__WORK INSTRUCTION__
Could you retype the lines below, starting at the line holding "Tel : 04 66 78 69 82" and stopping at the line holding "Oplysninger fås hos forretningsområde", inclusive? Copy them exactly and drop the images.

Collected data

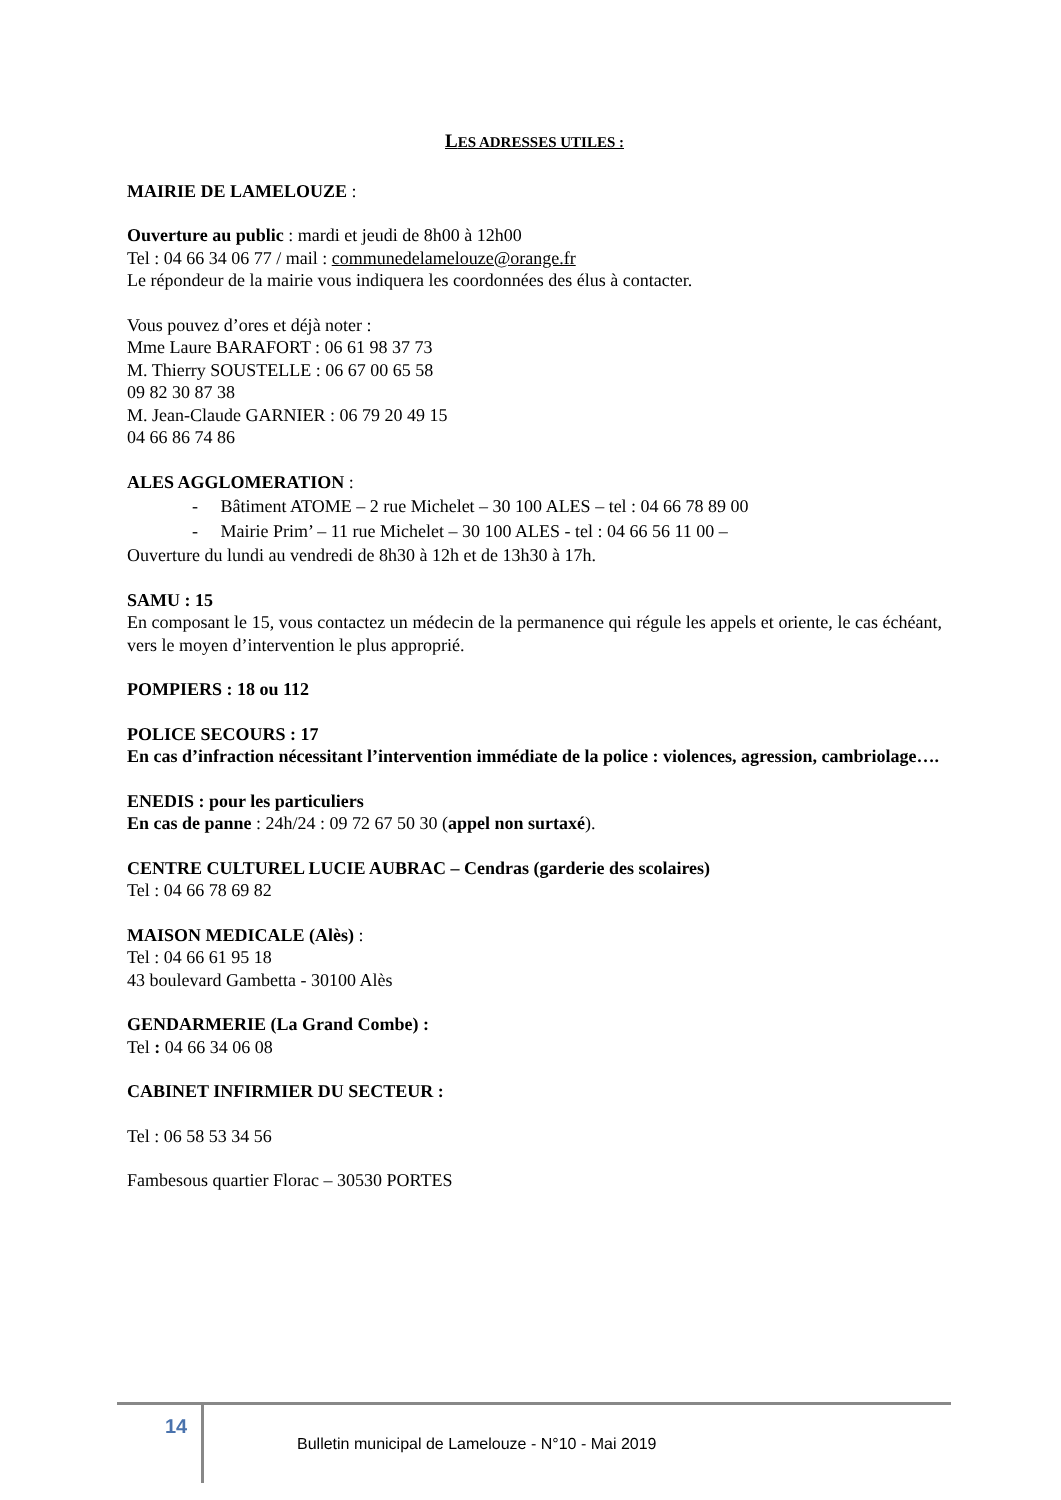LES ADRESSES UTILES :
MAIRIE DE LAMELOUZE :
Ouverture au public : mardi et jeudi de 8h00 à 12h00
Tel : 04 66 34 06 77 / mail : communedelamelouze@orange.fr
Le répondeur de la mairie vous indiquera les coordonnées des élus à contacter.
Vous pouvez d’ores et déjà noter :
Mme Laure BARAFORT : 06 61 98 37 73
M. Thierry SOUSTELLE : 06 67 00 65 58
09 82 30 87 38
M. Jean-Claude GARNIER : 06 79 20 49 15
04 66 86 74 86
ALES AGGLOMERATION :
- Bâtiment ATOME – 2 rue Michelet – 30 100 ALES – tel : 04 66 78 89 00
- Mairie Prim’ – 11 rue Michelet – 30 100 ALES - tel : 04 66 56 11 00 –
Ouverture du lundi au vendredi de 8h30 à 12h et de 13h30 à 17h.
SAMU : 15
En composant le 15, vous contactez un médecin de la permanence qui régule les appels et oriente, le cas échéant, vers le moyen d’intervention le plus approprié.
POMPIERS : 18 ou 112
POLICE SECOURS : 17
En cas d’infraction nécessitant l’intervention immédiate de la police : violences, agression, cambriolage….
ENEDIS : pour les particuliers
En cas de panne : 24h/24 : 09 72 67 50 30 (appel non surtaxé).
CENTRE CULTUREL LUCIE AUBRAC – Cendras (garderie des scolaires)
Tel : 04 66 78 69 82
MAISON MEDICALE (Alès) :
Tel : 04 66 61 95 18
43 boulevard Gambetta - 30100 Alès
GENDARMERIE (La Grand Combe) :
Tel : 04 66 34 06 08
CABINET INFIRMIER DU SECTEUR :
Tel : 06 58 53 34 56
Fambesous quartier Florac – 30530 PORTES
14
Bulletin municipal de Lamelouze - N°10 - Mai 2019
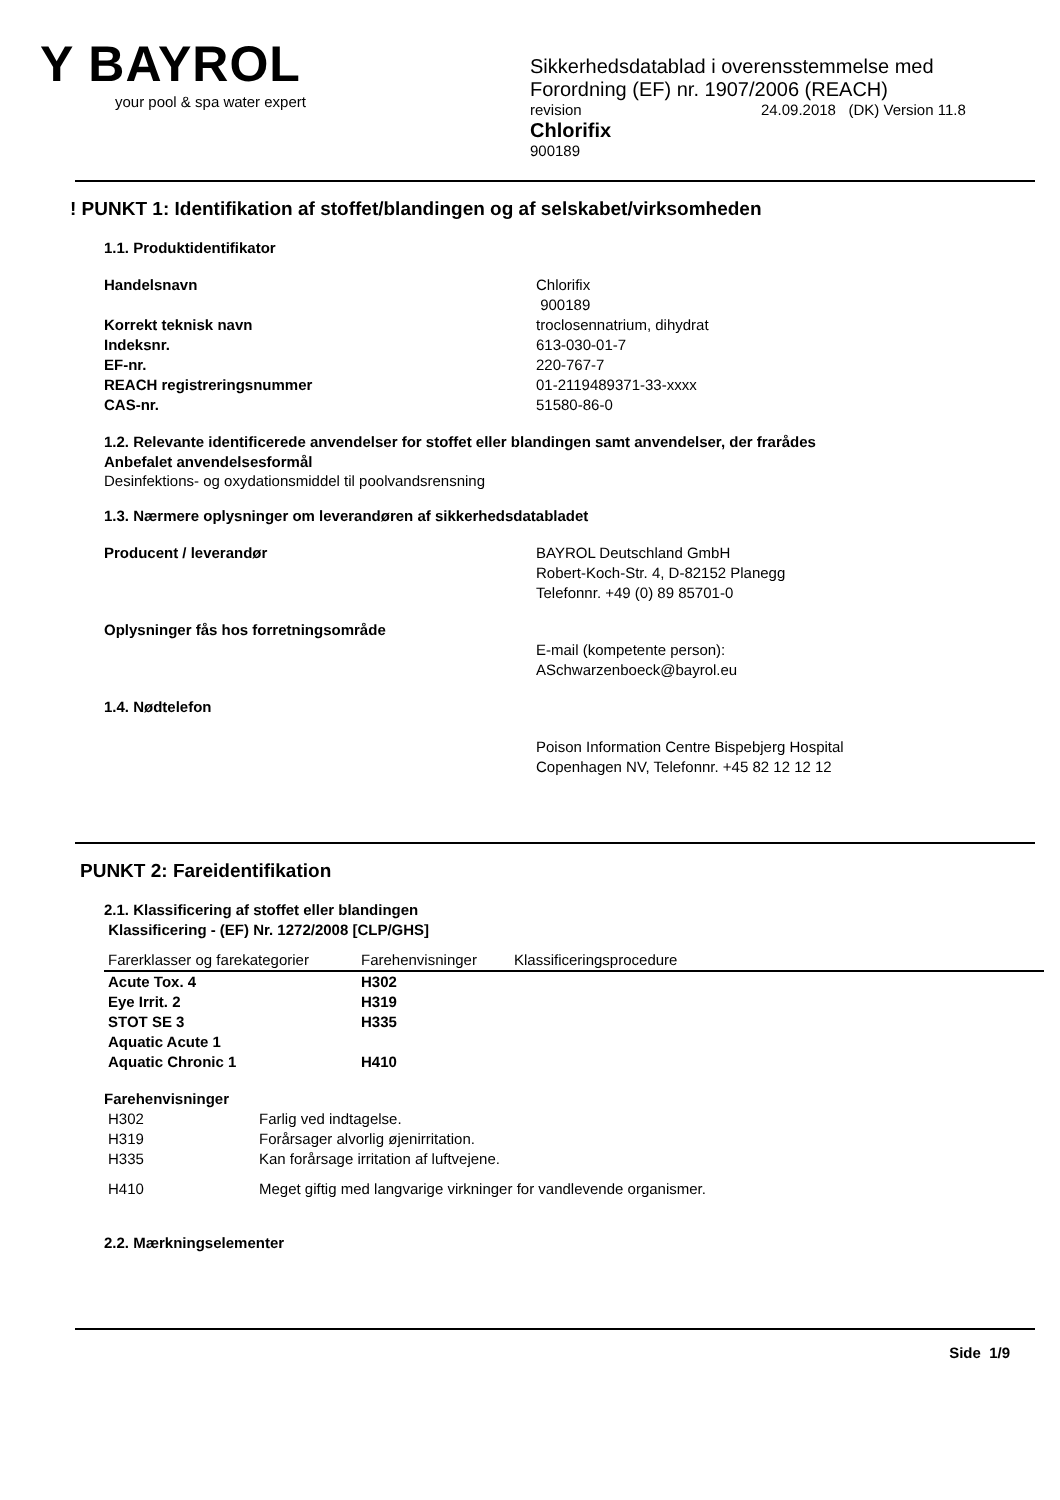Y BAYROL
your pool & spa water expert
Sikkerhedsdatablad i overensstemmelse med
Forordning (EF) nr. 1907/2006 (REACH)
revision 24.09.2018 (DK) Version 11.8
Chlorifix
900189
! PUNKT 1: Identifikation af stoffet/blandingen og af selskabet/virksomheden
1.1. Produktidentifikator
Handelsnavn Chlorifix
900189
Korrekt teknisk navn troclosennatrium, dihydrat
Indeksnr. 613-030-01-7
EF-nr. 220-767-7
REACH registreringsnummer 01-2119489371-33-xxxx
CAS-nr. 51580-86-0
1.2. Relevante identificerede anvendelser for stoffet eller blandingen samt anvendelser, der frarådes
Anbefalet anvendelsesformål
Desinfektions- og oxydationsmiddel til poolvandsrensning
1.3. Nærmere oplysninger om leverandøren af sikkerhedsdatabladet
Producent / leverandør BAYROL Deutschland GmbH
Robert-Koch-Str. 4, D-82152 Planegg
Telefonnr. +49 (0) 89 85701-0
Oplysninger fås hos forretningsområde
E-mail (kompetente person):
ASchwarzenboeck@bayrol.eu
1.4. Nødtelefon
Poison Information Centre Bispebjerg Hospital
Copenhagen NV, Telefonnr. +45 82 12 12 12
PUNKT 2: Fareidentifikation
2.1. Klassificering af stoffet eller blandingen
Klassificering - (EF) Nr. 1272/2008 [CLP/GHS]
| Farerklasser og farekategorier | Farehenvisninger | Klassificeringsprocedure |
| --- | --- | --- |
| Acute Tox. 4 | H302 | |
| Eye Irrit. 2 | H319 | |
| STOT SE 3 | H335 | |
| Aquatic Acute 1 | | |
| Aquatic Chronic 1 | H410 | |
Farehenvisninger
| H302 | Farlig ved indtagelse. |
| H319 | Forårsager alvorlig øjenirritation. |
| H335 | Kan forårsage irritation af luftvejene. |
| H410 | Meget giftig med langvarige virkninger for vandlevende organismer. |
2.2. Mærkningselementer
Side 1/9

__EXERCISE RESPONSE__
Tel : 04 66 78 69 82
MAISON MEDICALE (Alès) :
Tel : 04 66 61 95 18
43 boulevard Gambetta - 30100 Alès
GENDARMERIE (La Grand Combe) :
Tel : 04 66 34 06 08
CABINET INFIRMIER DU SECTEUR :
Tel : 06 58 53 34 56
Fambesous quartier Florac – 30530 PORTES
14
Bulletin municipal de Lamelouze - N°10 - Mai 2019
Y BAYROL
your pool & spa water expert
Sikkerhedsdatablad i overensstemmelse med
Forordning (EF) nr. 1907/2006 (REACH)
revision 24.09.2018 (DK) Version 11.8
Chlorifix
900189
! PUNKT 1: Identifikation af stoffet/blandingen og af selskabet/virksomheden
1.1. Produktidentifikator
Handelsnavn Chlorifix
900189
Korrekt teknisk navn troclosennatrium, dihydrat
Indeksnr. 613-030-01-7
EF-nr. 220-767-7
REACH registreringsnummer 01-2119489371-33-xxxx
CAS-nr. 51580-86-0
1.2. Relevante identificerede anvendelser for stoffet eller blandingen samt anvendelser, der frarådes
Anbefalet anvendelsesformål
Desinfektions- og oxydationsmiddel til poolvandsrensning
1.3. Nærmere oplysninger om leverandøren af sikkerhedsdatabladet
Producent / leverandør BAYROL Deutschland GmbH
Robert-Koch-Str. 4, D-82152 Planegg
Telefonnr. +49 (0) 89 85701-0
Oplysninger fås hos forretningsområde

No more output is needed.